Towards the end of last year, St James's Place (SJP), M&G Investments, and Canada Life all announced closures and suspensions of open-ended UK property funds. This trend isn't new; since the 2016 Brexit referendum, property funds allowing daily transactions have faced suspensions several times due to the challenge of matching liquidity with the illiquid nature of property assets.  However, some firms like Legal & General Investment Management (LGIM) and other major UK fund groups have pledged to keep their open-ended property funds open in case bringing back the debate on whether the UK regulator should restrict retail investors from investing in open-ended property funds.

At Momentum, we do not invest in open-ended real estate funds because of the clear liquidity mismatch of offering daily dealing on an illiquid asset such as a property. Due to the length of time it takes to sell a property, a minimum of 3 months, but in time of market stress often longer, when the sector sees an increased level of redemptions the open-ended property strategies are unable to cope with the cash demand and therefore suspend dealing. Gating the fund enables the manager to postpone redemptions for a period of time so they can raise the cash needed to pay out to investors by selling an asset or raising further capital. This could be an uneasy time for retail investors who are wanting to reduce their exposure to the sector but are unable to do so.

Open-ended property funds are not the only way to gain direct exposure to the property market. At Momentum we gain exposure to the sector for our clients through Real Estate Investment Trusts (“REITs”) and a private equity vehicle known as the Momentum Africa Real Estate Fund (“MAREF”), which are suitable for retail and qualified institutional investors respectively. A private equity style vehicle, such as MAREF, has its advantages and disadvantages for investors. Investors would be locked into the strategy for the duration of the fund’s life. This gives the manager time to generate returns undistracted by the impulses of investor flows. Having said that, this style is illiquid and if the investor requires liquidity during the life of the fund (the majority are 8+ years), they cannot redeem.

REITs, similar to private equity vehicles, have a fixed pool of capital for the investment manager to invest across the sector whilst offering a similar liquidity experience to investing in publicly traded stocks. REITs are easy to understand from an investor’s perspective: by leasing space and collecting rent on its acquired real estate, the company generates income which is then paid out to shareholders in the form of dividends. REITs are required to distribute 90% of their taxable income to shareholders which is significantly higher, on average, than other equities. However, because REITs are listed on the stock market, their share price is driven by two factors: (1) the valuation of their underlying assets and (2) broader market sentiment and buying/selling pressures. The manager never has to face redemptions, as investors simply sell their shares in the market if they so wish.
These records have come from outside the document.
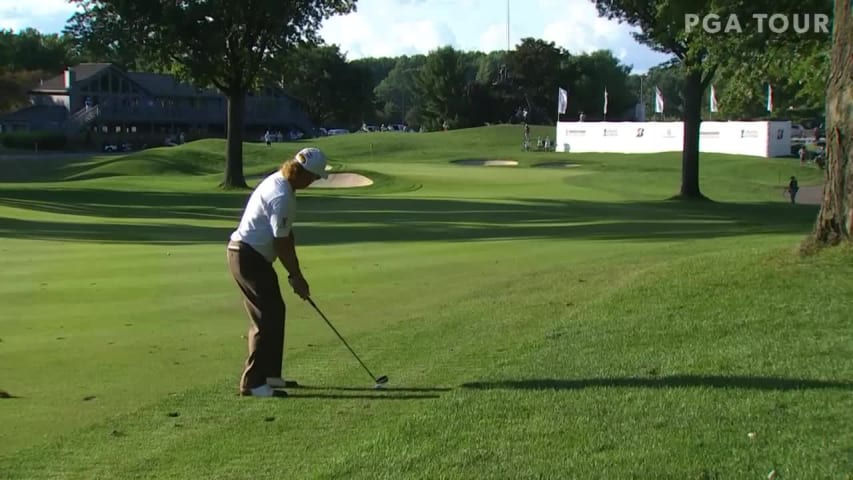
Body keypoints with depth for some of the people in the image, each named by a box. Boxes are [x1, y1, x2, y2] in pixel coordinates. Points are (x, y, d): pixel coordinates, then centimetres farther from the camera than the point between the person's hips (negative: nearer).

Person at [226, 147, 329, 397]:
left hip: (254, 255, 11)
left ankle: (269, 374, 22)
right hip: (248, 256, -11)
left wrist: (295, 272, 13)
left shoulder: (279, 182, 10)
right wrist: (296, 277, -7)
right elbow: (281, 243, -18)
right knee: (267, 318, -9)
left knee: (275, 312, 15)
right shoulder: (281, 196, -23)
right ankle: (252, 382, -6)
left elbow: (286, 235, 13)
It is critical that any investor in the real estate sector understands and appreciates the illiquid nature of the underlying asset class.  At Momentum, we manage this illiquidity risk by sizing our real estate exposure appropriately and investing in liquid REITs instead of open-ended daily investment vehicles, thus avoiding the risks arising from an asset-liability mismatch.  Although the listed status of a REIT introduces an element of equity market risk and pricing volatility, which is particularly evident in these uncertain times, investors can still liquidate their holdings if so required, or indeed add to their holdings at what might prove to be heavily discounted valuations. Neither of these options are available to holders of most UK open-ended property funds at this point.